Österreich an die Spitze

Es gehe ihm darum, Österreich wieder an die Spitze zu bringen, erklärt der Kanzler. "Und sicherstellen, dass alle Menschen in unserem Land in Sicherheit leben, die Freiheit haben, sich zu entfalten und dass ein Sozialstaat da ist, wenn sie ihn brauchen." Niemand solle sich fürchten, wenn er auf die Straße gehe. "Das heißt auch, dass sich alle auf die öffentliche Ordnung verlassen können, dass die Demokratie hochgehalten wird. Wir sind die Partei des liberalen Rechtsstaats und werden ihn entschlossen verteidigen."

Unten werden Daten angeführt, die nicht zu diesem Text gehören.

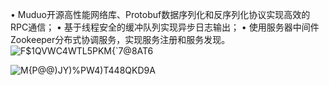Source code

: 
•	Muduo开源高性能网络库、Protobuf数据序列化和反序列化协议实现高效的RPC通信；
•	基于线程安全的缓冲队列实现异步日志输出；
•	使用服务器中间件Zookeeper分布式协调服务，实现服务注册和服务发现。
![F$1QVWC4WTL5PKM{`7@8AT6](https://github.com/lxy-ok/mprpc/assets/154768611/67438cac-1454-45b8-9f67-ab6829eab6b3)

![M{P@@)JY)%PW4)T448QKD9A](https://github.com/lxy-ok/mprpc/assets/154768611/0beb60cf-28e4-4ce2-af62-21c34580ca3a)



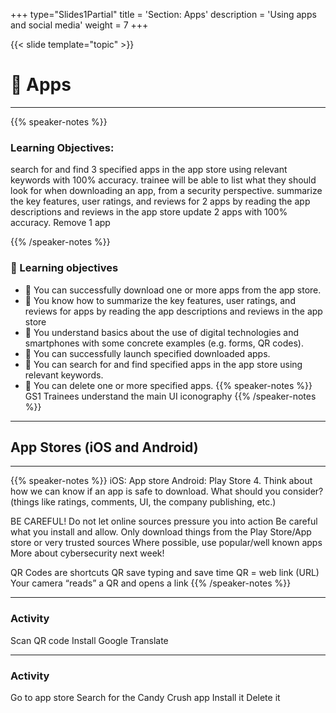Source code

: +++
type="Slides1Partial"
title = 'Section: Apps'
description = 'Using apps and social media'
weight = 7
+++

{{< slide template="topic" >}}

# 📱 Apps

---

{{% speaker-notes %}}

### Learning Objectives:

search for and find 3 specified apps in the app store using relevant keywords with 100% accuracy.
trainee will be able to list what they should look for when downloading an app, from a security perspective.
summarize the key features, user ratings, and reviews for 2 apps by reading the app descriptions and reviews in the app store
update 2 apps with 100% accuracy.
Remove 1 app

{{% /speaker-notes %}}

### 🎯 Learning objectives

- 🎯 You can successfully download one or more apps from the app store.
- 🎯 You know how to summarize the key features, user ratings, and reviews for apps by reading the app descriptions and reviews in the app store
- 🎯 You understand basics about the use of digital technologies and smartphones with some concrete examples (e.g. forms, QR codes).
- 🎯 You can successfully launch specified downloaded apps.
- 🎯 You can search for and find specified apps in the app store using relevant keywords.
- 🎯 You can delete one or more specified apps.
  {{% speaker-notes %}}
  GS1 Trainees understand the main UI iconography
  {{% /speaker-notes %}}

---

## App Stores (iOS and Android)

---

{{% speaker-notes %}}
iOS: App store
Android: Play Store 4. Think about how we can know if an app is safe to download. What should you consider? (things like ratings, comments, UI, the company publishing, etc.)

BE CAREFUL!
Do not let online sources pressure you into action
Be careful what you install and allow.
Only download things from the Play Store/App store or very trusted sources
Where possible, use popular/well known apps
More about cybersecurity next week!

QR Codes are shortcuts
QR save typing and save time
QR = web link (URL)
Your camera “reads” a QR and opens a link
{{% /speaker-notes %}}

---

### Activity

Scan QR code
Install Google Translate

---

### Activity

Go to app store
Search for the Candy Crush app
Install it
Delete it

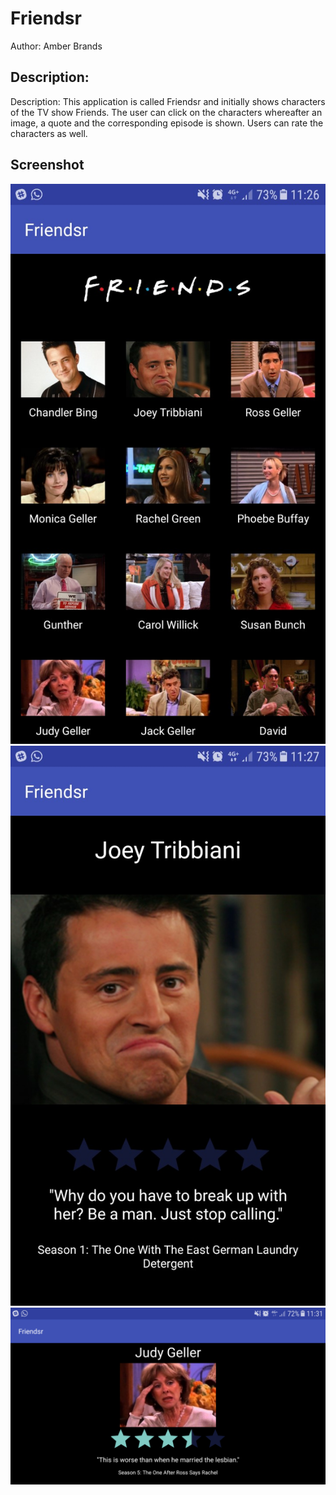 # Friendsr
Author: Amber Brands

## Description:
Description: This application is called Friendsr and initially shows characters of the TV show Friends. The user can click on the characters whereafter an image, a quote and the corresponding episode is shown. Users can rate the characters as well.

## Screenshot
![ScreenShot](https://github.com/ABra1993/Friendsr/blob/master/doc/screenshot1.jpg)
![ScreenShot](https://github.com/ABra1993/Friendsr/blob/master/doc/screenshot2.jpg)
![ScreenShot](https://github.com/ABra1993/Friendsr/blob/master/doc/screenshot3.png)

Steuerreform: 100.000 Arbeitslose weniger

Für das kommende Jahr kündigte Kurz die Ausarbeitung einer Steuerreform mit einem Volumen von mehreren Milliarden Euro an. Die Arbeitslosigkeit soll Richtung 300.000 gesenkt werden, dazu müssten 100.000 Arbeitslose in Beschäftigung gebracht werden. Notwendig sei eine AMS-Reform mit einer Überarbeitung der politischen Zielvorgaben. Die beste Antwort auf Arbeitslosigkeit sei eine "gute Standortpolitik, nicht neu geschaffene Scheinjobs".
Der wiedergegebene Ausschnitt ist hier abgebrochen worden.